━━━━━ Selected excerpt

Thursday, August 01, 2019

Climate Change: NZ's subsidised polluters

Yesterday, the government announced that it planned to continue ETS pollution subsidies for our dirtiest industries until well beyond 2050, when we're supposed be carbon neutral. So who gets these subsidies, and how much are they?

The industrial subsidy scheme is laid out in s81 of the Climate Change Response Act 2002. Polluting industries get subsidised based on their production and an "allocative baseline" - basicly a certain amount of tons of carbon per ton of production. Highly polluting industries start at a 90% subsidy, while moderately polluting industries start at 60%. In both cases, this rate is reduced linearly at 1% each year after 2012, so they're currently getting 83% and 53% respectively. Which industries are highly-polluting and which are moderately-polluting, as well as the industry-specific subsidy rates are laid out in schedule 2 of the Climate Change (Eligible Industrial Activities) Regulations 2010.

So who gets these subsidies? It will come as no surprise to learn that they are mostly foreign-owned multinationals, and are frequently being subsidised to retain dirty production methods rather than upgrade to clean ones. Here's some highlights:

  • Aluminium smelting: There is just one aluminium smelter in New Zealand, at Tiwai Point. Its owned by Rio Tinto, a foreign multinational which makes nearly US$9 billion a year in profit. last year the smelter made an NZ$207 million profit. It produces 340,000 tons of aluminium a year, meaning that it received 2.86 million tons of carbon credits with a value of roughly $70 million. So, we're subsidising a profitable company by a third of their profit.

    What really stinks is that their direct reported emissions in 2017 (the latest year for which figures are available) were only 606,000 tons. So we're subsidising them roughly 4.7 times their actual emissions. This is supposedly as "compensation" for high electricity prices, but a) they don't pay those prices due to a sweetheart deal with Meridian (itself a subsidy); and b) their use of 13% of the country's entire electricity supply drives up prices for everyone else by forcing the use of expensive and dirty thermal generation to meet demand. So we're subsidising them $70 million a year to cause around 2 million tons of electricity sector emissions and drive up prices for everyone else. Whether this is a good deal for New Zealand is left as an exercise for the reader.

  • Iron and steel making: There are two steel-makers in New Zealand: New Zealand Steel at Glenbrook, and Pacific Steel in Auckland. Both are owned by Bluescope, an Australian multinational which made a $1.6 billion profit last year. According to the Stuff article on New Zealand's biggest polluters, Bluescope admitted receiving a subsidy of 1.4 million tons of carbon in 2017, or roughly $35 million a year. That same article noted that Glenbrook was particularly dirty, emitting roughly 2.5 tons of CO2 per ton of steel produced, vs an international benchmark of two tons. So why are we subsidising them? If we want global emissions to reduce, the best thing that can happen is for Glenbrook to shut down, and for its production to be replaced by a cleaner factory overseas.

━━━━━━━━━━
━━━━━ Source material

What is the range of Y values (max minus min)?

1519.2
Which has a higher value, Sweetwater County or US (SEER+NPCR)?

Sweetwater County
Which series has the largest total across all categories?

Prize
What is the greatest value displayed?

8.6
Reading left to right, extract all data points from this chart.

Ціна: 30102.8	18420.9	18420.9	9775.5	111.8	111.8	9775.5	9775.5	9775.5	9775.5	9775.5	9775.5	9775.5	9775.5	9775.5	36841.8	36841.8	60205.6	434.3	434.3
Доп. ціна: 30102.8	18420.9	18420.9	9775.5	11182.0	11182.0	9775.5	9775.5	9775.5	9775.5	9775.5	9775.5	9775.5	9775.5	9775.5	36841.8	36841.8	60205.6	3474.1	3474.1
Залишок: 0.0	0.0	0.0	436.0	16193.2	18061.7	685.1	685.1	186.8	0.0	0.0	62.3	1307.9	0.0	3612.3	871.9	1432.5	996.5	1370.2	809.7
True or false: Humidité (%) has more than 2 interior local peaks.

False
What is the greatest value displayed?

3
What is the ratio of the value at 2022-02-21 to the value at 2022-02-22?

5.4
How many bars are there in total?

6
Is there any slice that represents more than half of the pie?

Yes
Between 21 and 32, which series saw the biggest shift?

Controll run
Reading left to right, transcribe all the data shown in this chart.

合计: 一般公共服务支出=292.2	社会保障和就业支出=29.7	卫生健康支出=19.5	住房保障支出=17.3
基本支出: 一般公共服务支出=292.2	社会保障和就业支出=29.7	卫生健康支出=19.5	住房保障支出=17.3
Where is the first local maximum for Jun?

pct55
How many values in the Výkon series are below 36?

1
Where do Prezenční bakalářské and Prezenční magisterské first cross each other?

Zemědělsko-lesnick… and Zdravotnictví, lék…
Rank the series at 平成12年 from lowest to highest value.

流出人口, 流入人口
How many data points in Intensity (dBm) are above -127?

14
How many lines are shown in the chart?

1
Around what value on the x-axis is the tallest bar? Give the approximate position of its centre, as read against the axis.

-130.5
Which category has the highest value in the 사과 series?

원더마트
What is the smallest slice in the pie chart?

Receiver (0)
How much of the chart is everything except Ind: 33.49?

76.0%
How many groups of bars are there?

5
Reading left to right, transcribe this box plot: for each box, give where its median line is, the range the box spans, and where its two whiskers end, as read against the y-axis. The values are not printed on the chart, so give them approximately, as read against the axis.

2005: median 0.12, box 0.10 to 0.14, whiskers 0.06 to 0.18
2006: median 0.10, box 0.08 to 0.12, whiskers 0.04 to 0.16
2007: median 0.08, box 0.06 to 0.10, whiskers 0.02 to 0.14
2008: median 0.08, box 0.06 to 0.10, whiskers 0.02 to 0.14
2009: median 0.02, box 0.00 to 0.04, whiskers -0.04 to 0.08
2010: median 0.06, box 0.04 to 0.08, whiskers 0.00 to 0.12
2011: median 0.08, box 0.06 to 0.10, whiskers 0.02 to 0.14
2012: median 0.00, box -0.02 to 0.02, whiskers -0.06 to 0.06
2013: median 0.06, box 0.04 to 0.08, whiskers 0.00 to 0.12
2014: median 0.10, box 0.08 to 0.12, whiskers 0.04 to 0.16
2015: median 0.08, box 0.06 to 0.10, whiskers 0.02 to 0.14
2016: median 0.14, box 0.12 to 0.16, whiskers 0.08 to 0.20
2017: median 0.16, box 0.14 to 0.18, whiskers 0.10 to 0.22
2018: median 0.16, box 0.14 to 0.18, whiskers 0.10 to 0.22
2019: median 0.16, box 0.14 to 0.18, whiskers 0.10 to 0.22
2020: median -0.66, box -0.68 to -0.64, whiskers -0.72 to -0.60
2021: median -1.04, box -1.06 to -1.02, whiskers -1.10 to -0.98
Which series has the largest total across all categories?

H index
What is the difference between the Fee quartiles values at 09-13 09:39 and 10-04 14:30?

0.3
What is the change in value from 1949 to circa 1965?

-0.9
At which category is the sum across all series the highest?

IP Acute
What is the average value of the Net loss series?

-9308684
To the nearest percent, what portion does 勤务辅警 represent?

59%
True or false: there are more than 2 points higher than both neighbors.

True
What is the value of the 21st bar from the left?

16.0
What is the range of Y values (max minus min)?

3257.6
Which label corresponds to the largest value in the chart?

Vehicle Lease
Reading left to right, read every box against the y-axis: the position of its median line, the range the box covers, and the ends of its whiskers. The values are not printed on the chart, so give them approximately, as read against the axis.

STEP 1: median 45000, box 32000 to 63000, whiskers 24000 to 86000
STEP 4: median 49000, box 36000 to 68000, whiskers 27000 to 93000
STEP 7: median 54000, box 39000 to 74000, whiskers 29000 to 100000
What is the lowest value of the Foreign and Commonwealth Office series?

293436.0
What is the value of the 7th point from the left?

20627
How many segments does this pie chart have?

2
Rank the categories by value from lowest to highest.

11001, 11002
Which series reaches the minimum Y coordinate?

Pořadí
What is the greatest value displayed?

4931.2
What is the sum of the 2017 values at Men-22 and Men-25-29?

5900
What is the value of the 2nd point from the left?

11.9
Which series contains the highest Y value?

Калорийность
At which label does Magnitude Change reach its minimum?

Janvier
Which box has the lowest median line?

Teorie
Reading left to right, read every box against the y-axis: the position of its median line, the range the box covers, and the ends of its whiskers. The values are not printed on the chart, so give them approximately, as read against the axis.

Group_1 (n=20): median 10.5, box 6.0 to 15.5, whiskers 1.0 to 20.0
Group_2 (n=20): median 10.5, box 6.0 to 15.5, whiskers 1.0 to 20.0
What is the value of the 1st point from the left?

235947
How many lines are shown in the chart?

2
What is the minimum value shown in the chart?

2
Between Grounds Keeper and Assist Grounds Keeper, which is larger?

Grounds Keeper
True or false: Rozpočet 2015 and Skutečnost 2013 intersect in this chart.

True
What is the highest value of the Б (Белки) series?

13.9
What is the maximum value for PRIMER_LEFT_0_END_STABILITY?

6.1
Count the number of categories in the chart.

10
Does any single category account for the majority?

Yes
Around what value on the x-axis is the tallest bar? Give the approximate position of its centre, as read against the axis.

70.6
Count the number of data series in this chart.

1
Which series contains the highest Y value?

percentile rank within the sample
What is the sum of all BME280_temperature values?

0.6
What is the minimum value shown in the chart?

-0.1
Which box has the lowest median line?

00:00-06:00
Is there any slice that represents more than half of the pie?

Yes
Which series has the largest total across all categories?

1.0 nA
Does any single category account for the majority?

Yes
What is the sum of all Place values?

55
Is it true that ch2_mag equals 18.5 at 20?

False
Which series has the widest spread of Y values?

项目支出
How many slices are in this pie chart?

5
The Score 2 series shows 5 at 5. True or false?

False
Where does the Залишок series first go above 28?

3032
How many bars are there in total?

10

━━━━━━━━━━

### Problems to work on
1) According to the post on New Zealand's subsidised polluters, how many tons of aluminium does the Tiwai Point smelter produce each year?
2) Carry the post on New Zealand's subsidised polluters further, picking up right after its final sentence.
The items have nothing to do with the post on New Zealand's subsidised polluters.

### Results for the exercise
1) 340,000 tons

2)
  • Urea production: There is only one urea manufacturer in New Zealand: Ballance Agri-Nutrients runs a former Think Big plant at Kapuni, turning natural gas into nitrogen fertiliser which then pollutes our waterways. Unlike most of the rest of the polluters, they're actually New Zealand-owned, and made a profit of $71 million last year. According to their annual report, $6.6 million of that was "Government grants including NZ ETS credits". They have no direct emissions surrender obligation - urea production is not an ETS activity - so that's just a straight subsidy, as "compensation" for the ETS's effect on gas prices.

    Interestingly, Ballance has recently embarked on a joint venure to use a wind farm to supply hydrogen to its plant, as a replacement for natural gas. They're cleaning up their act. So why do we need to subsidise them for another 30 years again?

  • Methanol production: Again there is only one producer in New Zealand: Methanex, a Canadian-owned multinational with an annual profit of over half a billion dollars. It produced 1.6 million tons of methanol at its three plants in 2018, which means they would have received 1.06 million tons of carbon credits, worth $26.5 million. And again, there's no direct surrender obligation - this is solely due to the ETS effect on gas prices. But wait, it gets better! Because methanol is an "embedded product", Methanex is entitled to receive credits for any methanol it exports as a "removal activity" (importing methanol, however, does not attract ETS obligations because it is not an "obligation fuel"). Methanex exports 95% of its production, and is given 1.375 tons of carbon credits for every ton of methanol it exports, so that's another 2.1 million tons, worth another $52 million. So all up, we're giving this hugely profitable, foreign-owned company over $75 million a year to burn natural gas and destroy the global climate.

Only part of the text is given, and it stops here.